Justificam-se estes 200 milhões de euros de restauro?

É melhor utilizar 200 milhões de euros no restauro de um monumento nacional, de uma língua francesa, num museu para a educação e a cultura, do que na guerra. A França é um país rico. A gente esquece que a França é um país rico e que existem grandes fortunas. Porque não utilizar esse dinheiro para um restauro, não somente arquitectónico, mas sobretudo para uma finalidade positiva? Do ponto de vista francófono - não só francês, mas francófono porque o museu é um museu sobre a francofonia - a ideia é manter uma língua, mas também através da língua. A língua não vale só por ela própria, vale por tudo o que ela transmite: a cultura, as artes, as ciências, tudo isso se passa através também da língua e da história da língua. Portanto, a história de uma francofonia e da língua escrita.

Há uma tradição em França, uma ambição também, de os Presidentes deixarem um museu como "legado". Foi o caso do Centro Pompidou, foi o caso do Quai Branly. Agora, Emmanuel Macron aposta nesta Cité Internationale de la Langue Française numa cidade dominada pela extrema-direita. Há aqui mais um peso simbólico de um legado de Emmanuel Macron?

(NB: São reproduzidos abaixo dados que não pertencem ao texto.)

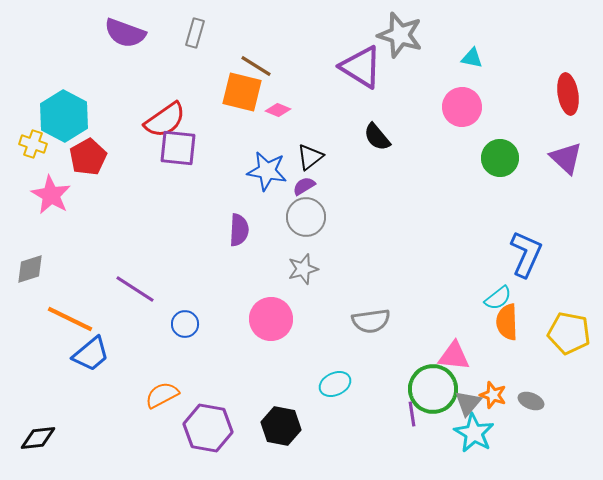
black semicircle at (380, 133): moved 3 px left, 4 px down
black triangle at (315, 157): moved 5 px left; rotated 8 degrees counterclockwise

Sim, muito provavelmente, eu não estou na cabeça, nem no escritório do Presidente, mas muito provavelmente foi para fazer como todos os Presidentes, excepto um ou dois. Marcar fisicamente, materialmente a importância da cultura em França. O Centro Pompidou assinalou uma revolução, tanto arquitectónica e sobretudo por tudo o que contém. Quer dizer, é um centro cultural geral, é uma biblioteca muito importante, é um museu de arte moderna e contemporânea de grande importância até mesmo internacional.

O Museu do Quai Branly é um museu em que a cultura francesa se expande para outras civilizações. Agora, porque não a língua francesa num momento em que precisamente a influência da língua francesa em África, por exemplo, está a perder-se por razões políticas, militares e outras? Curiosamente, no outro dia estava a ver na televisão os novos dirigentes do Mali e de outros países da África Ocidental, que expulsam os militares franceses, a falarem em francês. Finalmente, a língua mantém-se como meio de comunicação internacional. Porque não uma história geral desta língua francesa? Porque o museu vai ser um museu muito interactivo, tanto tecnologicamente, como em diversos espaços da francofonia. Aliás, aproveito para dizer: porque não a mesma coisa com o português em Portugal. Afinal, o português é também a terceira língua europeia falada no mundo.